Considero que uma das lacunas dessa literatura consiste justamente no fato desta não dimensionar como o imaginário e as práticas católicas impactaram sobre o espiritismo, influenciando, especialmente, o modo de expressão da religiosidade espírita no Brasil. Questão que nos remete à problematização da reinterpretação cultural: considerar a especificidade local do espiritismo como resultado de uma suposta predisposição “mística” e/ou “mágica” do povo brasileiro significa relegar a um segundo plano certas relações de poder inerentes ao campo religioso. (STOLL, 1998, p. 48).

De fato, a pesquisadora atenta que as relações de poder inerentes ao campo religioso (e em campo editorial, em geral, devido às instituições), não podem ser ignoradas. Como vimos, somente recentemente as crenças com origens africanas foram homologadas no currículo escolar, o que revela sua longa trajetória marginal. Não seria justo afirmar que a população brasileira não tinha contato com as práticas africanas, mas seu segregamento forçado pode ter sido uma das causas pelas quais o Espiritismo (em vias de reconhecimento) inclinou- se às práticas cristãs, estas amplamente legitimadas. Possivelmente a questão da localização do Espiritismo (no estranhamento de sua classificação em Filosofia/Psicologia no Index Translationum) derive justamente desse paralelismo à religião ocorrido no Brasil.

De todo modo, o Espiritismo no Brasil, seja apoiado nas religiões de origem africana, seja refletido nos valores cristãos, não foi introduzido no país de forma a substituir o cenário espiritual existente até então. De fato, para Stoll, ao contrário do que ocorrera na França, o Espiritismo se consolidou no Brasil por ter sabido apropriar-se da realidade corrente na sociedade brasileira (STOLL, 1998, p. 53). A questão da denominação e do pertencimento, no entanto, é muito mais complexa do que este trabalho poderia suportar e poderia ser melhor investigada pelos acadêmicos da área. A investigação do corpus nos possibilitou, contudo, perceber que a literatura espírita brasileira (principalmente a mediúnica de Chico Xavier), possui certa receptividade dentro do sistema literário italiano.

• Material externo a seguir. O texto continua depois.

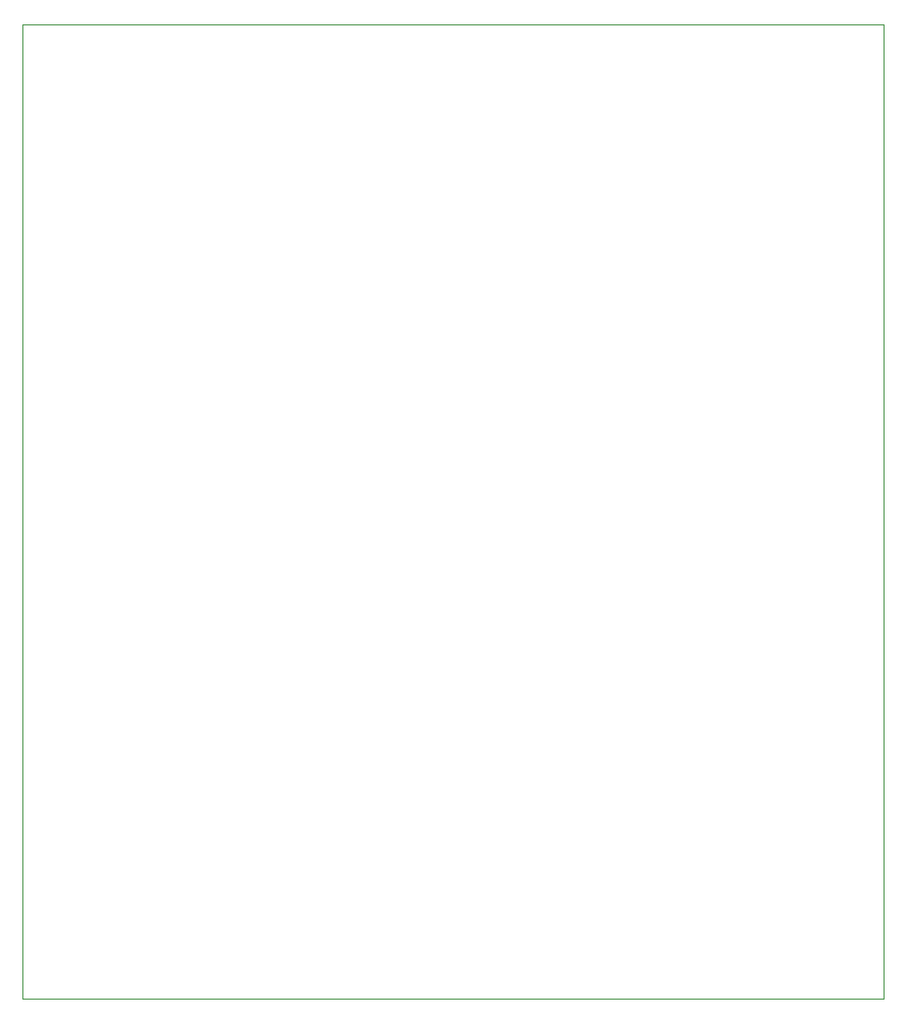
<source format=gbr>
%TF.GenerationSoftware,KiCad,Pcbnew,(7.0.0)*%
%TF.CreationDate,2023-12-04T19:23:21-08:00*%
%TF.ProjectId,Bottom_Board,426f7474-6f6d-45f4-926f-6172642e6b69,0*%
%TF.SameCoordinates,Original*%
%TF.FileFunction,Profile,NP*%
%FSLAX46Y46*%
G04 Gerber Fmt 4.6, Leading zero omitted, Abs format (unit mm)*
G04 Created by KiCad (PCBNEW (7.0.0)) date 2023-12-04 19:23:21*
%MOMM*%
%LPD*%
G01*
G04 APERTURE LIST*
%TA.AperFunction,Profile*%
%ADD10C,0.100000*%
%TD*%
G04 APERTURE END LIST*
D10*
X100000000Y-63000000D02*
X174750000Y-63000000D01*
X174750000Y-63000000D02*
X174750000Y-147500000D01*
X174750000Y-147500000D02*
X100000000Y-147500000D01*
X100000000Y-147500000D02*
X100000000Y-63000000D01*
M02*

</source>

Por outro lado, as obras de filosofia e psicologia italianas traduzidas no Brasil não se encontram tão próximas à temática espiritual. O autor mais traduzido, Battista Mondin, concentra suas obras em torno da filosofia conceitual, sem muitas aberturas como em Introdução à Filosofia: problemas, sistemas, autores, obras (1981), publicado 4 vezes no período estudado. Mondin é seguido por Antonio Meneghetti, fundador da Ontopsicologia e divulgador da mesma em diversos países do mundo. Apesar de a Ontopsicologia não ser considerada pelo Conselho Federal de Psicologia, sua prática repercute em outros campos do conhecimento no Brasil, um dos países que, junto à Rússia, melhor recebeu a proposta do italiano. No intuito de fazer conhecido o que chama de “ciência”, Meneghetti escreveu diversos livros, rapidamente traduzidos ao português com a ajuda de seus seguidores. A produção científica sobre a Ontopsicologia no país cresceu tanto que existe no interior do Rio Grande do Sul a Antonio Meneghetti Faculdade (AMF), inaugurada em 2008 e que ministra cursos de graduação em Direito, Administração, Sistemas de Informação, dentre outros. A faculdade, em sua página na internet, rebate as acusações de que a Ontopsicologia não seja considerada pelo Conselho Nacional de Psicologia, alegando que este nunca fora seu propósito. Reconhecida ou não, segue crescendo no Brasil e consequentemente, atraindo adeptos das diversas áreas, o que, consequentemente, movimenta o mercado da tradução.